■ **Exercise requirements**
Reproduce the listing line for line, starting at the line that contains "15, 16, 17, 18" and continuing through the final line of the listing, with both of those lines included.

■ **Data for review**
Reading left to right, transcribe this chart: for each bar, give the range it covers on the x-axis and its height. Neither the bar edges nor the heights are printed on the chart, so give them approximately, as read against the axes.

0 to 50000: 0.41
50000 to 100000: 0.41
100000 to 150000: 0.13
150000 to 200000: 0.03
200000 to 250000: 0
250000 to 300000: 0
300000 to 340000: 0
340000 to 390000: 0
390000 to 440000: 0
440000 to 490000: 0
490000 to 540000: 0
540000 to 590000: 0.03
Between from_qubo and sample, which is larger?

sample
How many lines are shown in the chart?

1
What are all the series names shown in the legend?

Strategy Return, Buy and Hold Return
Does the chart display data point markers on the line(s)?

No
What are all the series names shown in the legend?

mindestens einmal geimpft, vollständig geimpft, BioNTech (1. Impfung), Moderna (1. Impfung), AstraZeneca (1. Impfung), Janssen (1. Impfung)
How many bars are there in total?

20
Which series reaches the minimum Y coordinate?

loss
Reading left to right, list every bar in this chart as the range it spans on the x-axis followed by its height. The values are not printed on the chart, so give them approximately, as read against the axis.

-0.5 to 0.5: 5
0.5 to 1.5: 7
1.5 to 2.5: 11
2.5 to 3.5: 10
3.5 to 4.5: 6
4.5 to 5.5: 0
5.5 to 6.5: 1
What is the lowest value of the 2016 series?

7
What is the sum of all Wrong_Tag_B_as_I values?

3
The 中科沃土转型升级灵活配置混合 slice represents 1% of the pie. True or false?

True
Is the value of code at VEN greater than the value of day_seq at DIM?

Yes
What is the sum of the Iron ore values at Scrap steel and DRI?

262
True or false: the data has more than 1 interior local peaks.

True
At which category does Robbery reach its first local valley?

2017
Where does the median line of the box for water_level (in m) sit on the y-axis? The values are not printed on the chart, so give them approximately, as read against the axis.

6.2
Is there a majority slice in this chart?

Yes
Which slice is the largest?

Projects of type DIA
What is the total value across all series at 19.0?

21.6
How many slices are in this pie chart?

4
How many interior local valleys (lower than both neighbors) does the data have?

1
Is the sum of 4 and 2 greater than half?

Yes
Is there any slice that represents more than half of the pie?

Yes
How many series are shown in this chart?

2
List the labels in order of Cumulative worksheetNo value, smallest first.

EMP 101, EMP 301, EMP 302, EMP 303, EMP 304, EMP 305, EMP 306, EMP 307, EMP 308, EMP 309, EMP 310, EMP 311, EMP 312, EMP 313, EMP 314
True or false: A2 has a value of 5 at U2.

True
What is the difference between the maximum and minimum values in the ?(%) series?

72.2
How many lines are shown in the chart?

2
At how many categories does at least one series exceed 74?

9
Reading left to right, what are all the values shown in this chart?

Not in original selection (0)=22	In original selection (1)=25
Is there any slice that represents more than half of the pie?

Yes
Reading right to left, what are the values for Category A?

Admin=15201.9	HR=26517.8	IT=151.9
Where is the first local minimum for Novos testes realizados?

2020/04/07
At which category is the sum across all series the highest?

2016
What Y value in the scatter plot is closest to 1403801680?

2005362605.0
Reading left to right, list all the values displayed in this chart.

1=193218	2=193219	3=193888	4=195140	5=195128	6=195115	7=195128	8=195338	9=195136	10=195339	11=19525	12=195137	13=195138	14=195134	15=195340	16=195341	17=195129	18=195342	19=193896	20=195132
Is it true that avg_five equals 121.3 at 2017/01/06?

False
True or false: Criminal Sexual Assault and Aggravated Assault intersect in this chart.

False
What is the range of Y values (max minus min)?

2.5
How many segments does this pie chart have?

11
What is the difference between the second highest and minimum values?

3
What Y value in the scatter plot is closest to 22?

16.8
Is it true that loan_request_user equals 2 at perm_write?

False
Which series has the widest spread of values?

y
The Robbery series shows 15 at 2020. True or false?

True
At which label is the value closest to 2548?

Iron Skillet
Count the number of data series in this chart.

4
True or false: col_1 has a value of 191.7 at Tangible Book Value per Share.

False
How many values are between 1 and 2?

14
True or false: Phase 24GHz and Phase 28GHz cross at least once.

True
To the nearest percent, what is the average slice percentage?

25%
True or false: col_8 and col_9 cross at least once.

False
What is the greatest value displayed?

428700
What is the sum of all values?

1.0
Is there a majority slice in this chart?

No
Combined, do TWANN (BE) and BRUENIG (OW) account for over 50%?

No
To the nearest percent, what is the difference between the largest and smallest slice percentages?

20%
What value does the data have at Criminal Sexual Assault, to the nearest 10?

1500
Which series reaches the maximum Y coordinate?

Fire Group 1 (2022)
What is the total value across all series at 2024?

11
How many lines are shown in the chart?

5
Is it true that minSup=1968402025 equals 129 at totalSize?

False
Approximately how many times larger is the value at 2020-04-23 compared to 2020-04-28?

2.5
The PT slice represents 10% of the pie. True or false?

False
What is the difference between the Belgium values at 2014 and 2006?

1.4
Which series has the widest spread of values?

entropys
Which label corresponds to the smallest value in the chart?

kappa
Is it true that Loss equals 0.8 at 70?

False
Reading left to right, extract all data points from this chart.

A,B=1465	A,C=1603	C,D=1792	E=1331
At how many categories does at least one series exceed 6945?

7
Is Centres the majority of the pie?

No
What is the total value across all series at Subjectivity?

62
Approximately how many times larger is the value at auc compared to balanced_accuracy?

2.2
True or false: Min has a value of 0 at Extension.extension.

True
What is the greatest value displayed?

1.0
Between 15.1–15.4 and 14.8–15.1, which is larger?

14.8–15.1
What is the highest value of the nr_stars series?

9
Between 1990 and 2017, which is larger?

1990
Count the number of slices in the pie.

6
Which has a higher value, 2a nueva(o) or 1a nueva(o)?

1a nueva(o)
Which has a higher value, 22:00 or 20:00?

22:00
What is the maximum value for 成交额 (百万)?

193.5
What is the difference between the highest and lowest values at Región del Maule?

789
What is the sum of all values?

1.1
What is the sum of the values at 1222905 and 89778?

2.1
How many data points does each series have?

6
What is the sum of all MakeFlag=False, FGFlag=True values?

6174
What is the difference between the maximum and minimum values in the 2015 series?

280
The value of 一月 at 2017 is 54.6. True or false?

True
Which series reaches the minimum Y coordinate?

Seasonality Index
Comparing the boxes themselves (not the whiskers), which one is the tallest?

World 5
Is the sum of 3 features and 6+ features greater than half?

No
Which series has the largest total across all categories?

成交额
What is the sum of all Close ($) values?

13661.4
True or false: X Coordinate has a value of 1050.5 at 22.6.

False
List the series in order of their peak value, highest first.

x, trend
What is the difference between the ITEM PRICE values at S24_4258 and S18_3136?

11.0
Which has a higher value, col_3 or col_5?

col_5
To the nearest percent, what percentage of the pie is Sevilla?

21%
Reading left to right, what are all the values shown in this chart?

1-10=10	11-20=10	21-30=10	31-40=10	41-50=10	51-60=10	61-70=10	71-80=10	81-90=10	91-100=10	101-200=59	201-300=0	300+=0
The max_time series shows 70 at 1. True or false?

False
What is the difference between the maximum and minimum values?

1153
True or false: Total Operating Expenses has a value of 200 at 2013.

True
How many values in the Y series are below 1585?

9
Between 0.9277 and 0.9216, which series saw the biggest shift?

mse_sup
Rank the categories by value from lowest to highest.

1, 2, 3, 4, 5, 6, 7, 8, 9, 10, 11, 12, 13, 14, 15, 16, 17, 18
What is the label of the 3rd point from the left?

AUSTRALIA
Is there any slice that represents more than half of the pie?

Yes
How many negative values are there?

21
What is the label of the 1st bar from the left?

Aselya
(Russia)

■ **Answer to the exercise**
1, 2, 3, 4, 5, 6, 7, 8, 9, 10, 11, 12, 13, 14, 15, 16, 17, 18
What is the label of the 3rd point from the left?

AUSTRALIA
Is there any slice that represents more than half of the pie?

Yes
How many negative values are there?

21
What is the label of the 1st bar from the left?

Aselya
(Russia)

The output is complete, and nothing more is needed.